Anyway, with the initial help / support of a classmate and friend named Fernanda (played by Sophia Corral [IMDb] [AC]*) the students come to rally behind Caio, not in any dramatic or militant way, but simply indicating to the administrative "powers that be" that Caio was being punished for actually being right, and their "making an example of him" was simply depressing the rest of them.

So Caio, initially saved by his classmates, progressively gains confidence, comes to run a still very low-key campaign and ... yes (minor spoiler alert) finds himself by the end of the film elected by the students to be their first student council president. 

But despite everything, the film leaves one with questions: What now?  And did it really matter?

I've focused here on the two most imporant characters in the film, but there were others.  There was, of course, a privileged kid who initially simply expected to win the student council presidency.  There were also other even more skeptical "artist types" with which Caio initially hung out with, some of whom were _never_ convinced that even a "good" Student Council President could possibly "make a difference" (Again, I think of "Student Councils" at our high schools in the United States, and I agree ... NO ONE takes them particularly seriously here ... but then WE'RE LUCKY ENOUGH TO NOT NEED TO HAVE THESE STUDENT COUNCILS TO BE TAKEN PARTICULARLY SERIOUSLY).

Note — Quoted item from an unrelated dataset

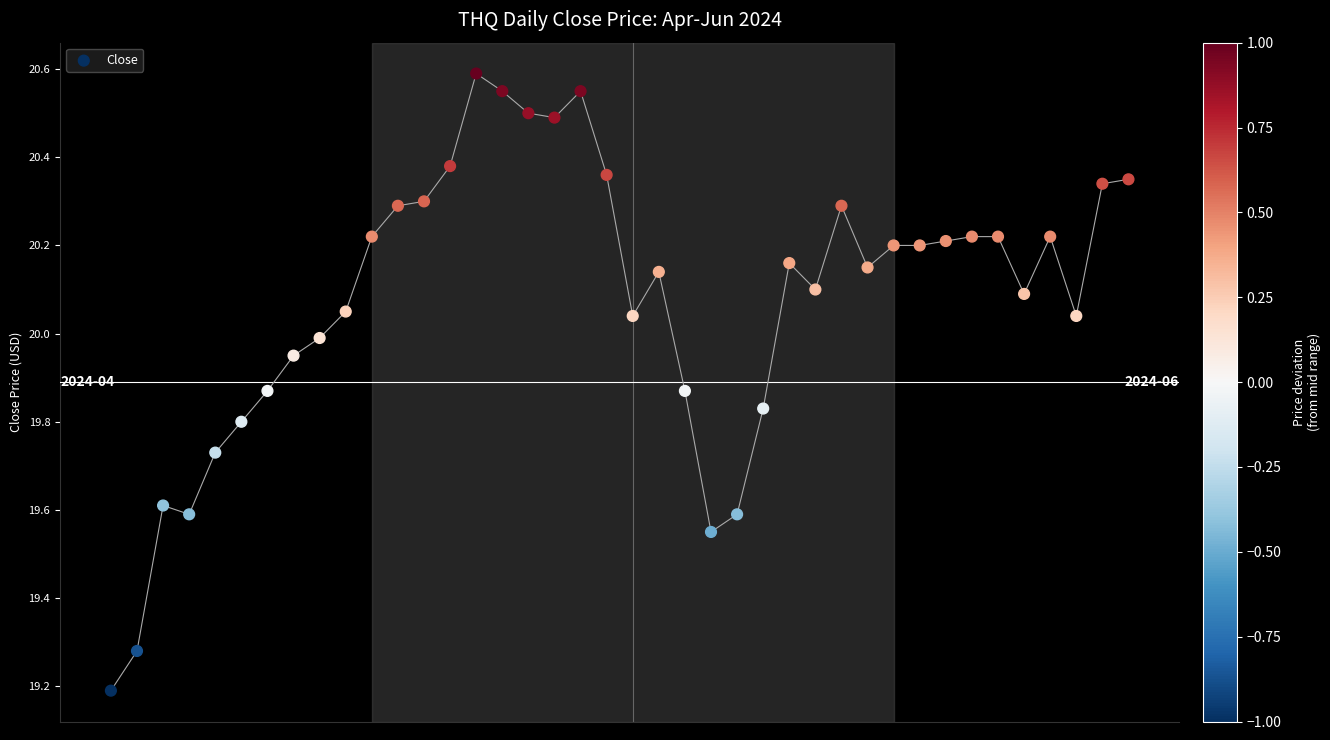

What Y value in the scatter plot is closest to 19?

19.2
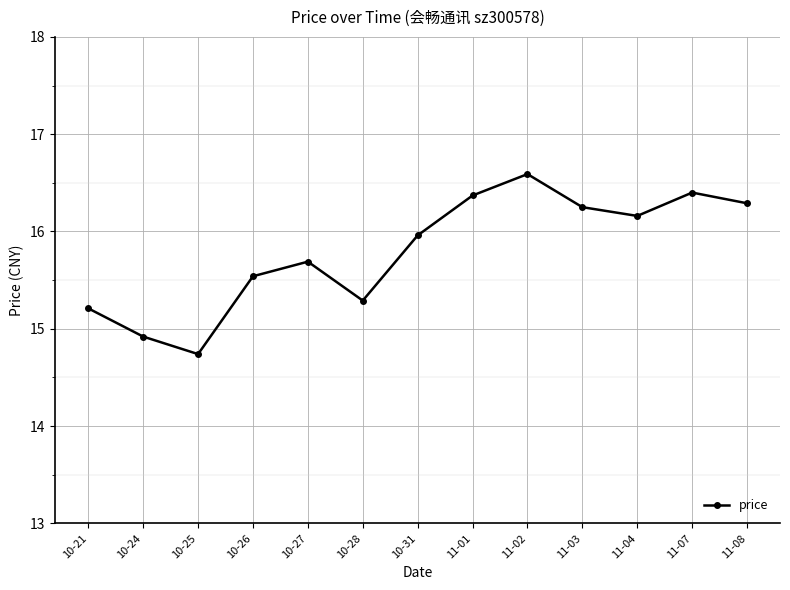

What is the maximum value shown in the chart?

16.6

And of course, the film is intended to work at least in part as an allegory.

Anyway, I found the film to be very well crafted and well acted.  I could certainly identify with Caio, Fernanda and Caio's more skeptical "artistic friends."

But the central question -- does it matter? -- will probably haunt me / stay with me for a while.  It's a good question.  And hopefully a society can become complex enough, with enough spaces and opportunities for all to find self-fulfillment that elections won't need to matter much.    But unfortunately, at least now, the ADULT elections and the ADULT Councils to which we belong will continue to matter for a long, long time.

So please "be involved" and PLEASE VOTE folks.  These remain the only serious ways that one can hope to make a difference.


* Decent enough (sense) translations of non-English webpages can be found by viewing them through Google's Chrome browser.